Para assinaturas especificamente, PNG é esmagadoramente a escolha certa: arte de linha é principalmente espaço vazio, as bordas devem permanecer nítidas (JPEG as borraria), e a transparência permite que a mesma assinatura caia limpamente sobre papel branco, formulários azuis ou e-mails cinzas. JPEG não tem canal alfa, áreas transparentes se tornariam pretas ou brancas dependendo do navegador, frustrando o propósito.
Dicas para a assinatura mais limpa possível
- Use uma caneta stylus em tablet se tiver uma. Em sua falta, dedo numa tela sensível ao toque. Mouse é o último recurso.
- Escolha uma largura de caneta mais grossa (5 a 8 px) se desenhando com mouse, isso esconde o tremor de linha.
- Mova-se lentamente pelas curvas; o canvas captura cada micro-tremor se você se apressar.
- Mantenha a caixa de seleção fundo transparente marcada para que o PNG caia limpamente sobre qualquer cor de papel.
- Se o resultado for muito pequeno ou muito grande para seu documento alvo, escale-o no seu editor PDF ou Word, não o redesenhe. O PNG é sem perda e escala sem perda de qualidade dentro de limites razoáveis.
Mais perguntas
Uma assinatura criada com esta ferramenta é juridicamente vinculante?

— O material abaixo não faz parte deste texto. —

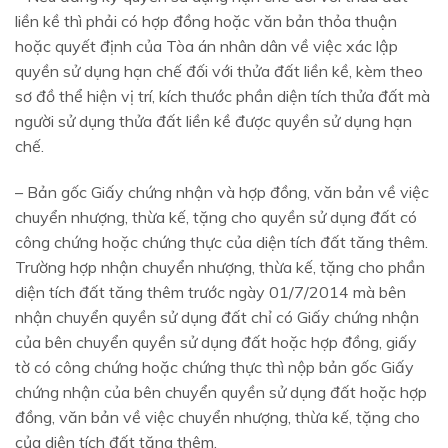
liền kề thì phải có hợp đồng hoặc văn bản thỏa thuận
hoặc quyết định của Tòa án nhân dân về việc xác lập
quyền sử dụng hạn chế đối với thửa đất liền kề, kèm theo
sơ đồ thể hiện vị trí, kích thước phần diện tích thửa đất mà
người sử dụng thửa đất liền kề được quyền sử dụng hạn
chế.
– Bản gốc Giấy chứng nhận và hợp đồng, văn bản về việc
chuyển nhượng, thừa kế, tặng cho quyền sử dụng đất có
công chứng hoặc chứng thực của diện tích đất tăng thêm.
Trường hợp nhận chuyển nhượng, thừa kế, tặng cho phần
diện tích đất tăng thêm trước ngày 01/7/2014 mà bên
nhận chuyển quyền sử dụng đất chỉ có Giấy chứng nhận
của bên chuyển quyền sử dụng đất hoặc hợp đồng, giấy
tờ có công chứng hoặc chứng thực thì nộp bản gốc Giấy
chứng nhận của bên chuyển quyền sử dụng đất hoặc hợp
đồng, văn bản về việc chuyển nhượng, thừa kế, tặng cho
của diện tích đất tăng thêm.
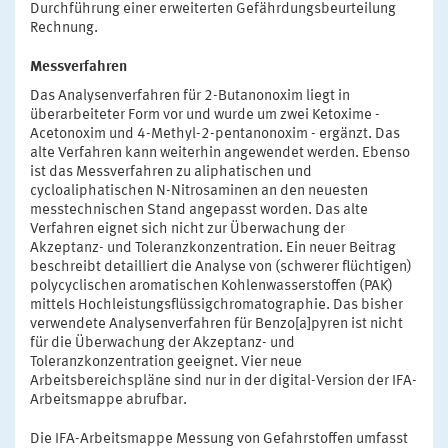
Durchführung einer erweiterten Gefährdungsbeurteilung
Rechnung.
Messverfahren
Das Analysenverfahren für 2-Butanonoxim liegt in
überarbeiteter Form vor und wurde um zwei Ketoxime -
Acetonoxim und 4-Methyl-2-pentanonoxim - ergänzt. Das
alte Verfahren kann weiterhin angewendet werden. Ebenso
ist das Messverfahren zu aliphatischen und
cycloaliphatischen N-Nitrosaminen an den neuesten
messtechnischen Stand angepasst worden. Das alte
Verfahren eignet sich nicht zur Überwachung der
Akzeptanz- und Toleranzkonzentration. Ein neuer Beitrag
beschreibt detailliert die Analyse von (schwerer flüchtigen)
polycyclischen aromatischen Kohlenwasserstoffen (PAK)
mittels Hochleistungsflüssigchromatographie. Das bisher
verwendete Analysenverfahren für Benzo[a]pyren ist nicht
für die Überwachung der Akzeptanz- und
Toleranzkonzentration geeignet. Vier neue
Arbeitsbereichspläne sind nur in der digital-Version der IFA-
Arbeitsmappe abrufbar.
Die IFA-Arbeitsmappe Messung von Gefahrstoffen umfasst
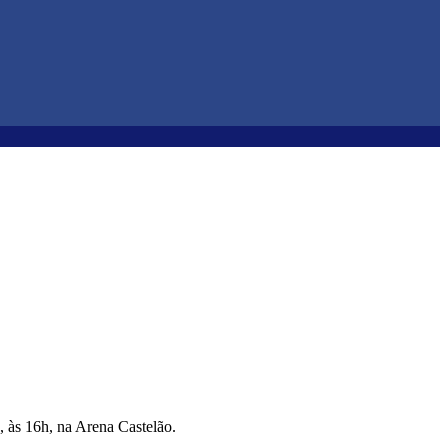
, às 16h, na Arena Castelão.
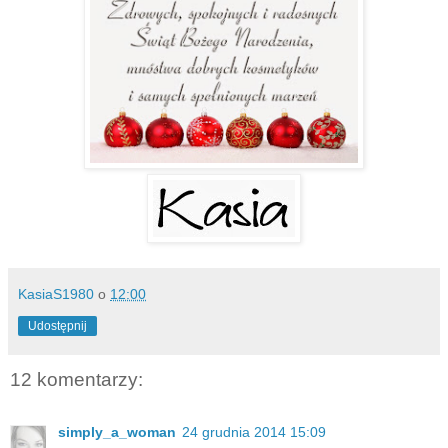
KasiaS1980
o
12:00
Udostępnij
12 komentarzy:
simply_a_woman
24 grudnia 2014 15:09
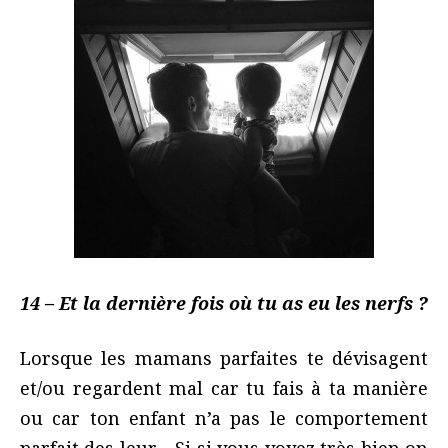
14 – Et la dernière fois où tu as eu les nerfs ?
Lorsque les mamans parfaites te dévisagent
et/ou regardent mal car tu fais à ta manière
ou car ton enfant n’a pas le comportement
parfait des leur… Si si vous voyez très bien on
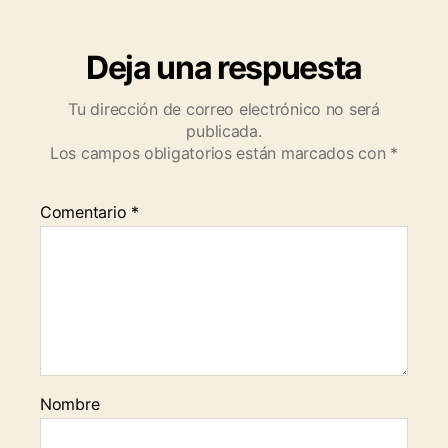
Deja una respuesta
Tu dirección de correo electrónico no será
publicada.
Los campos obligatorios están marcados con
*
Comentario
*
Nombre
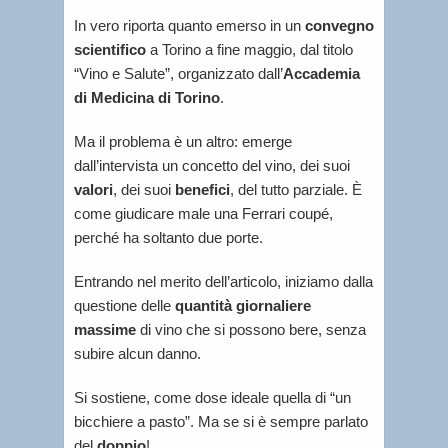
In vero riporta quanto emerso in un
convegno
scientifico
a Torino a fine maggio, dal titolo
“Vino e Salute”, organizzato dall’
Accademia
di Medicina di Torino
.
Ma il problema è un altro: emerge
dall’intervista un concetto del vino, dei suoi
valori
, dei suoi
benefici
, del tutto parziale. È
come giudicare male una Ferrari coupé,
perché ha soltanto due porte.
Entrando nel merito dell’articolo, iniziamo dalla
questione delle
quantità giornaliere
massime
di vino che si possono bere, senza
subire alcun danno.
Si sostiene, come dose ideale quella di “un
bicchiere a pasto”. Ma se si è sempre parlato
del
doppio
!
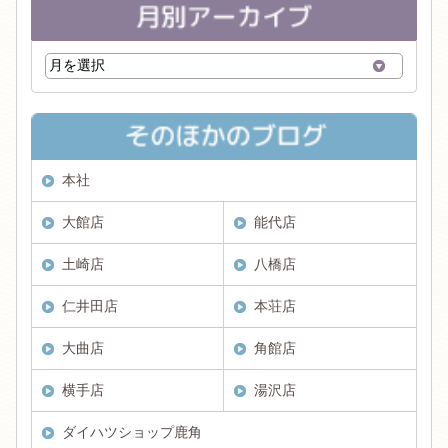
本社
大館店
能代店
土崎店
八橋店
仁井田店
本荘店
大曲店
角館店
横手店
湯沢店
ダイハツショップ鹿角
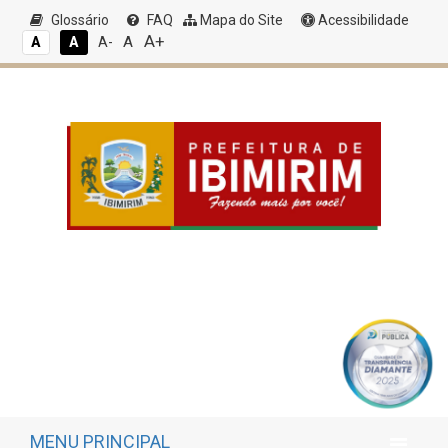
Glossário
FAQ
Mapa do Site
Acessibilidade
A+
A
A
A
A-
MENU PRINCIPAL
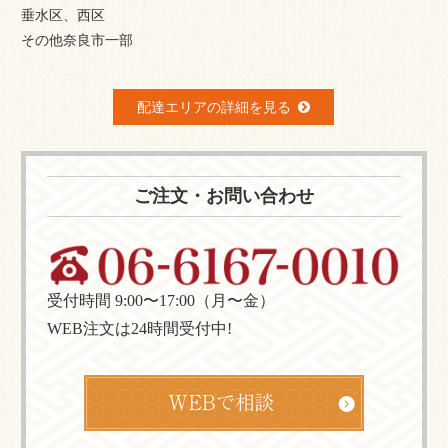
垂水区、西区
その他奈良市一部
配達エリアの詳細を見る
ご注文・お問い合わせ
受付時間 9:00〜17:00（月〜金）
WEB注文は24時間受付中!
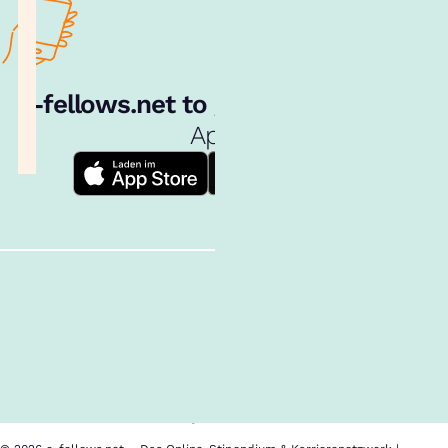
e‑fellows.net to go:
Hol dir unsere
App!
Follow us!
Inhalte im Überblick
Über uns
Cookies
Nutzungsbedingungen
Barrierefreiheit
Datenschutz
Impressum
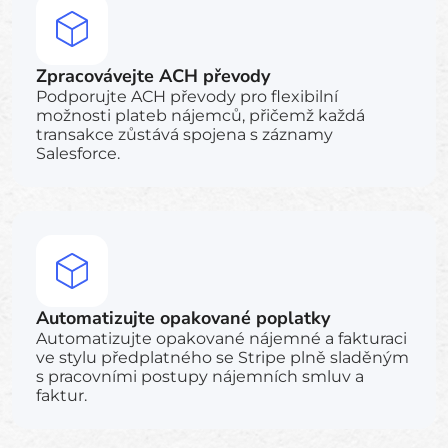
Zpracovávejte ACH převody
Podporujte ACH převody pro flexibilní
možnosti plateb nájemců, přičemž každá
transakce zůstává spojena s záznamy
Salesforce.
Automatizujte opakované poplatky
Automatizujte opakované nájemné a fakturaci
ve stylu předplatného se Stripe plně sladěným
s pracovními postupy nájemních smluv a
faktur.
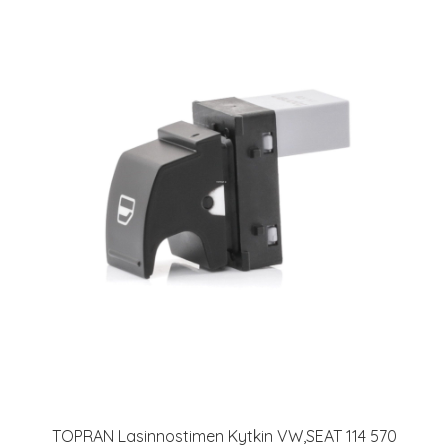
TOPRAN Lasinnostimen Kytkin VW,SEAT 114 570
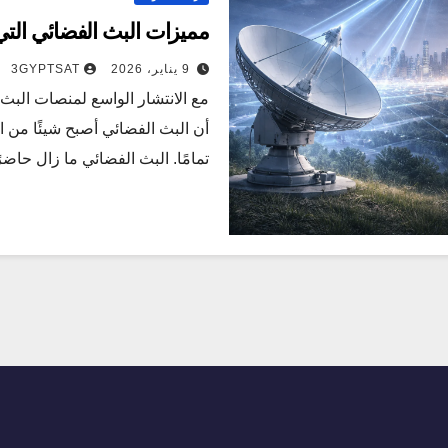
مميزات البث الفضائي التي 
9 يناير، 2026
3GYPTSAT
مع الانتشار الواسع لمنصات البث 
أن البث الفضائي أصبح شيئًا من 
تمامًا. البث الفضائي ما زال حاضر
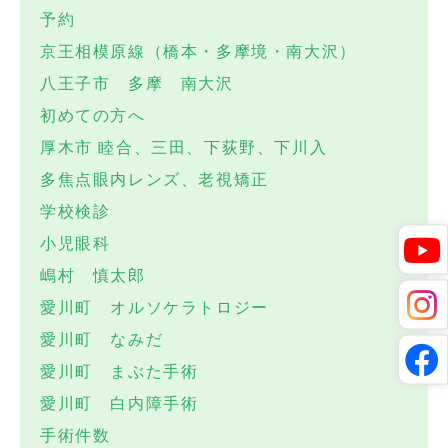
予約
京王相模原線（橋本・多摩境・南大沢）
八王子市 多摩 南大沢
初めての方へ
厚木市 睦合、三田、下荻野、下川入
多焦点眼内レンズ、老視矯正
学校検診
小児眼科
嶋村 慎太郎
愛川町 オルソケラトロジー
愛川町 なみだ
愛川町 まぶた手術
愛川町 白内障手術
手術件数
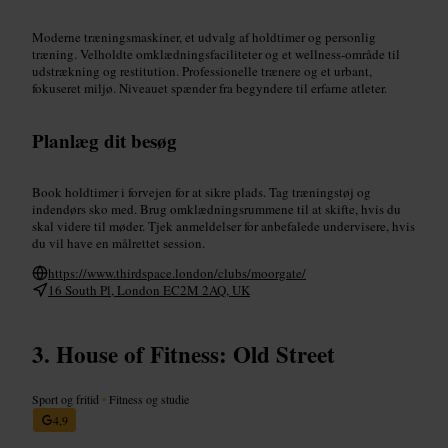
Moderne træningsmaskiner, et udvalg af holdtimer og personlig
træning. Velholdte omklædningsfaciliteter og et wellness-område til
udstrækning og restitution. Professionelle trænere og et urbant,
fokuseret miljø. Niveauet spænder fra begyndere til erfarne atleter.
Planlæg dit besøg
Book holdtimer i forvejen for at sikre plads. Tag træningstøj og
indendørs sko med. Brug omklædningsrummene til at skifte, hvis du
skal videre til møder. Tjek anmeldelser for anbefalede undervisere, hvis
du vil have en målrettet session.
https://www.thirdspace.london/clubs/moorgate/
16 South Pl, London EC2M 2AQ, UK
House of Fitness: Old Street
Sport og fritid
•
Fitness og studie
4,9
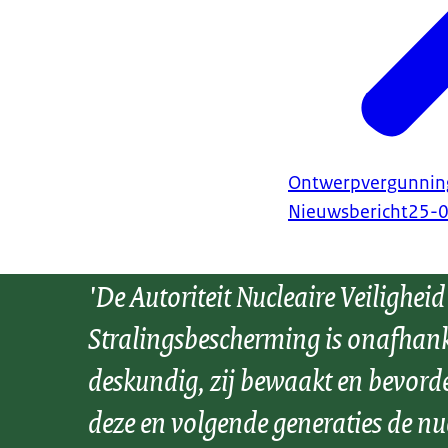
Ontwerpvergunning
Nieuwsbericht
25-
'De Autoriteit Nucleaire Veiligheid
Stralingsbescherming is onafhank
deskundig, zij bewaakt en bevord
deze en volgende generaties de nu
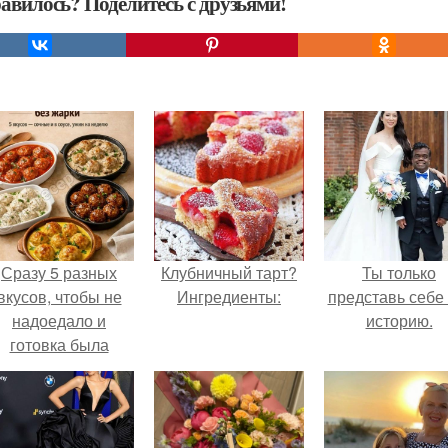
авилось? Поделитесь с друзьями!
Сразу 5 разных
Клубничный тарт?
Ты только
вкусов, чтобы не
Ингредиенты:
представь себе 
надоедало и
историю.
готовка была
проще.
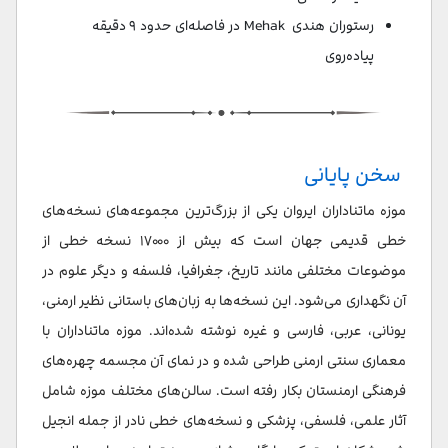
رستوران هندی Mehak در فاصله‌ای حدود ۹ دقیقه
پیاده‌روی
سخن پایانی
موزه ماتناداران ایروان یکی از بزرگ‌ترین مجموعه‌های نسخه‌های
خطی قدیمی جهان است که بیش از ۱۷۰۰۰ نسخه خطی از
موضوعات مختلفی مانند تاریخ، جغرافیا، فلسفه و دیگر علوم در
آن نگهداری می‌شود. این نسخه‌ها به زبان‌های باستانی نظیر ارمنی،
یونانی، عربی، فارسی و غیره نوشته شده‌اند. موزه ماتناداران با
معماری سنتی ارمنی طراحی شده و در نمای آن مجسمه چهره‌های
فرهنگی ارمنستان بکار رفته است. سالن‌های مختلف موزه شامل
آثار علمی، فلسفی، پزشکی و نسخه‌های خطی نادر از جمله انجیل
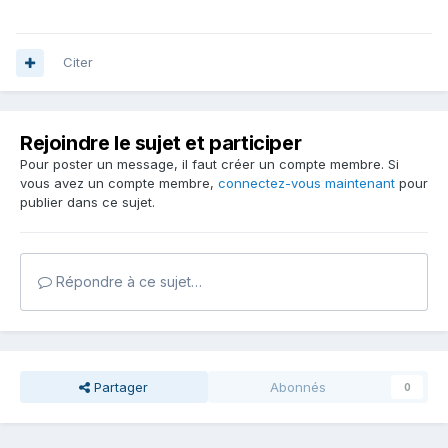
Citer
Rejoindre le sujet et participer
Pour poster un message, il faut créer un compte membre. Si
vous avez un compte membre,
connectez-vous maintenant
pour
publier dans ce sujet.
Répondre à ce sujet…
Partager
Abonnés
0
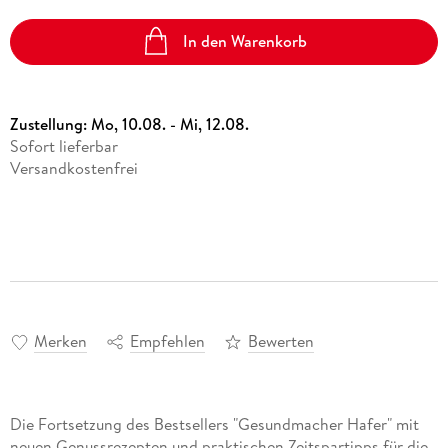
In den Warenkorb
Zustellung:
Mo, 10.08. - Mi, 12.08.
Sofort lieferbar
Versandkostenfrei
Merken
Empfehlen
Bewerten
Die Fortsetzung des Bestsellers "Gesundmacher Hafer" mit
neuen Genussrezepten und praktischen Zeitspartipps für die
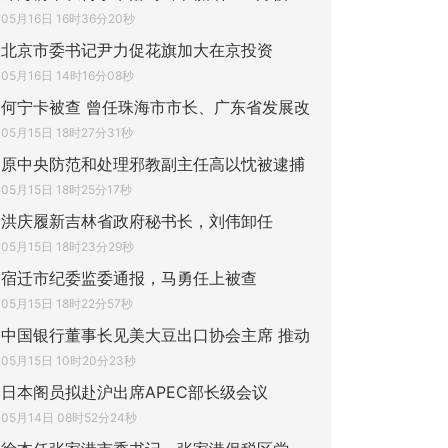
05月16日 16时36分20秒
北京市委书记尹力促花旗加大在京投资
05月16日 14时16分08秒
何宁卡被查 曾任珠海市市长、广东省发展改
05月15日 18时27分31秒
原中央防范和处理邪教副主任高以忱被逮捕
05月15日 18时25分17秒
洪庆履新吉林省政府秘书长，刘伟卸任
05月15日 18时23分29秒
宿迁市纪委监委通报，马勇任上被查
05月15日 18时22分57秒
中国银行董事长见美大豆出口协会主席 推动
05月15日 10时20分23秒
日本阁员拟赴沪出席APEC部长级会议
05月14日 08时52分24秒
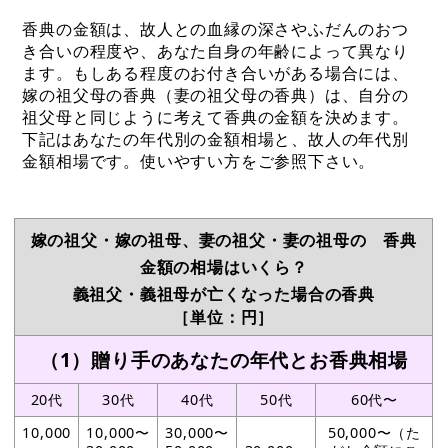
香典の金額は、故人との血縁の深さやふだんのおつ
き合いの程度や、あなた自身の年齢によって異なり
ます。もしある程度のお付き合いがある場合には、
嫁の祖父母の香典（妻の祖父母の香典）は、自分の
祖父母と同じように考えて香典の金額を決めます。
下記はあなたの年代別の金額相場と、故人の年代別
金額相場です。使いやすい方をご参照下さい。
嫁の祖父・嫁の祖母、妻の祖父・妻の祖母の 香典
金額の相場はいくら？
義祖父・義祖母が亡くなった場合の香典
［単位：円］
（1）贈り手のあなたの年代とお香典相場
20代
30代
40代
50代
60代〜
10,000
10,000〜
30,000〜
50,000〜（た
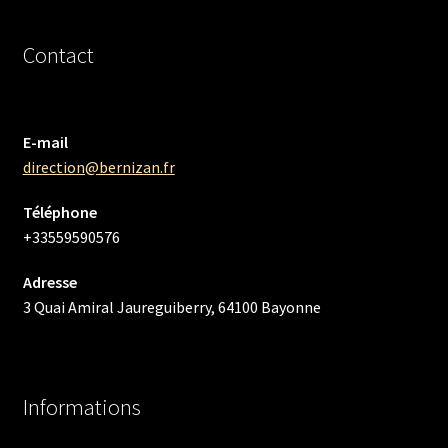
Contact
E-mail
direction@bernizan.fr
Téléphone
+33559590576
Adresse
3 Quai Amiral Jaureguiberry, 64100 Bayonne
Informations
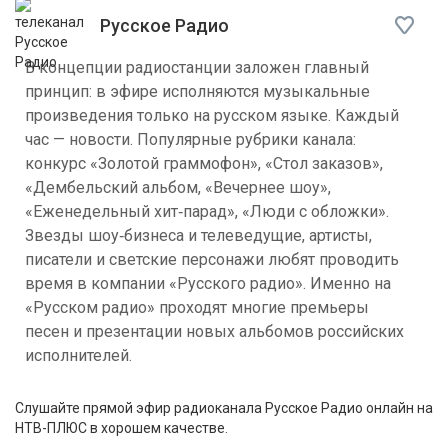
Русское Радио
В концепции радиостанции заложен главный
принцип: в эфире исполняются музыкальные
произведения только на русском языке. Каждый
час — новости. Популярные рубрики канала:
конкурс «Золотой граммофон», «Стол заказов»,
«Дембельский альбом, «Вечернее шоу»,
«Еженедельный хит‑парад», «Люди с обложки».
Звезды шоу‑бизнеса и телеведущие, артисты,
писатели и светские персонажи любят проводить
время в компании «Русского радио». Именно на
«Русском радио» проходят многие премьеры
песен и презентации новых альбомов российских
исполнителей.
Слушайте прямой эфир радиоканала Русское Радио онлайн на
НТВ-ПЛЮС в хорошем качестве.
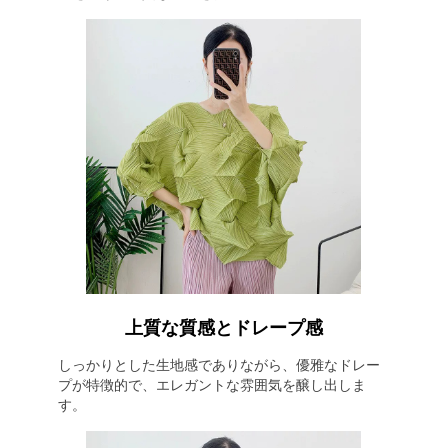
上質な質感とドレープ感
しっかりとした生地感でありながら、優雅なドレー
プが特徴的で、エレガントな雰囲気を醸し出しま
す。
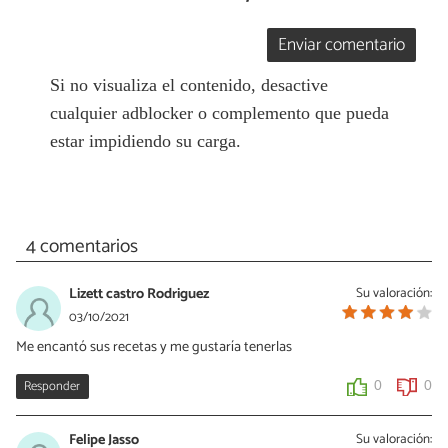
Enviar comentario
Si no visualiza el contenido, desactive
cualquier adblocker o complemento que pueda
estar impidiendo su carga.
4 comentarios
Lizett castro Rodriguez
Su valoración:
03/10/2021
Me encantó sus recetas y me gustaría tenerlas
Responder
0
0
Felipe Jasso
Su valoración:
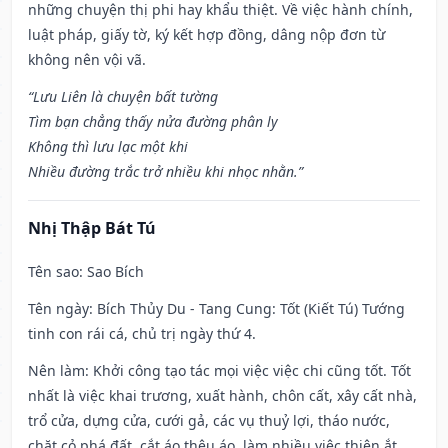
những chuyện thị phi hay khẩu thiệt. Về việc hành chính,
luật pháp, giấy tờ, ký kết hợp đồng, dâng nộp đơn từ
không nên vội vã.
“Lưu Liên là chuyện bất tường
Tìm bạn chẳng thấy nửa đường phân ly
Không thì lưu lạc một khi
Nhiều đường trắc trở nhiều khi nhọc nhằn.”
Nhị Thập Bát Tú
Tên sao
: Sao Bích
Tên ngày
: Bích Thủy Du - Tang Cung: Tốt (Kiết Tú) Tướng
tinh con rái cá, chủ trị ngày thứ 4.
Nên làm
: Khởi công tạo tác mọi việc việc chi cũng tốt. Tốt
nhất là việc khai trương, xuất hành, chôn cất, xây cất nhà,
trổ cửa, dựng cửa, cưới gả, các vụ thuỷ lợi, tháo nước,
chặt cỏ phá đất, cắt áo thêu áo, làm nhiều việc thiện ắt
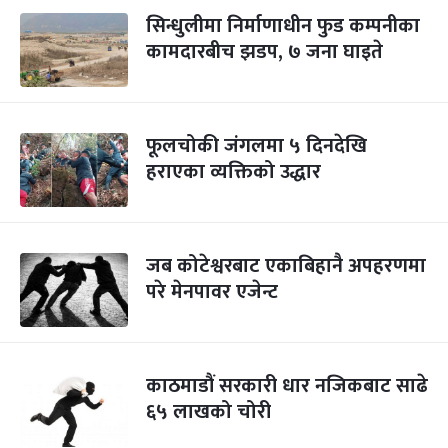
सिन्धुलीमा निर्माणाधीन फुड कम्पनीका
कामदारबीच झडप, ७ जना घाइते
फूलचोकी जंगलमा ५ दिनदेखि
हराएका व्यक्तिको उद्धार
जब कोटेश्वरबाट एकाबिहानै अपहरणमा
परे मेनपावर एजेन्ट
काठमाडौं सरकारी धार नजिकबाट साढे
६५ लाखको चोरी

Para a maioria dos documentos do dia-a-dia, sim, sob a ESIGN dos EUA, a UETA estadual dos EUA e o eIDAS da UE, uma assinatura eletrônica é juridicamente equivalente a uma manuscrita quando ambas as partes pretendem assinar e existe um registro razoável. O PNG que você cria aqui qualifica-se como assinatura eletrônica simples. Não se qualifica como assinatura eletrônica avançada ou qualificada sob o eIDAS, que requerem criptografia respaldada por certificado. Para transações de alto valor (transferências imobiliárias, certos depósitos corporativos, qualquer coisa coberta pelas exclusões do ESIGN §103), use um Provedor Qualificado de Serviços de Confiança em vez desta ferramenta.
Alguém vê minha imagem de assinatura?
Não. A assinatura é renderizada no seu navegador, codificada como PNG pelo seu navegador, e baixada para seu dispositivo pelo seu navegador. Nada é carregado para os servidores da Absolutool e nada é registrado. Você pode verificar isso abrindo a aba de rede do seu navegador enquanto cria e baixa uma assinatura, não há solicitações de upload. Compare com DocuSign / Adobe Sign / Dropbox Sign, que todos exigem uma conta e armazenam sua assinatura em seus servidores.
Minha assinatura desenhada parece grosseira, o que posso fazer?
Se você está usando um mouse, espere aspereza, desenhar cursiva com o pulso numa superfície plana de mesa é genuinamente difícil. Três coisas ajudam: (1) escolha uma largura de caneta mais grossa para esconder o tremor; (2) mova-se mais lentamente; (3) se você tem um dispositivo de toque ou stylus, mude para isso. O Apple Pencil no iPad Pro produz assinaturas que se aproximam da qualidade de caneta sobre papel porque a API Pointer Events captura pressão e inclinação.
Qual é a diferença entre isso e o DocuSign?
Categoria de ferramenta completamente diferente. O DocuSign é uma plataforma de assinatura de ponta a ponta, você carrega um documento, o roteia para múltiplos signatários, captura a marca de cada signatário, e o DocuSign produz um PDF assinado com uma trilha de auditoria criptográfica completa (endereço IP, carimbo de data e hora, desafio de dois fatores, certificado). Exige contas em ambos os lados e o documento mais a assinatura vivem nos servidores do DocuSign. Esta ferramenta produz apenas a imagem da assinatura; você faz o resto em seu próprio editor PDF ou de documentos. Para documentos pessoais pontuais o fluxo de trabalho é mais simples; para contratos jurídicos multipartes com requisitos de trilha de auditoria, DocuSign ou uma plataforma similar respaldada por QTSP é a ferramenta certa.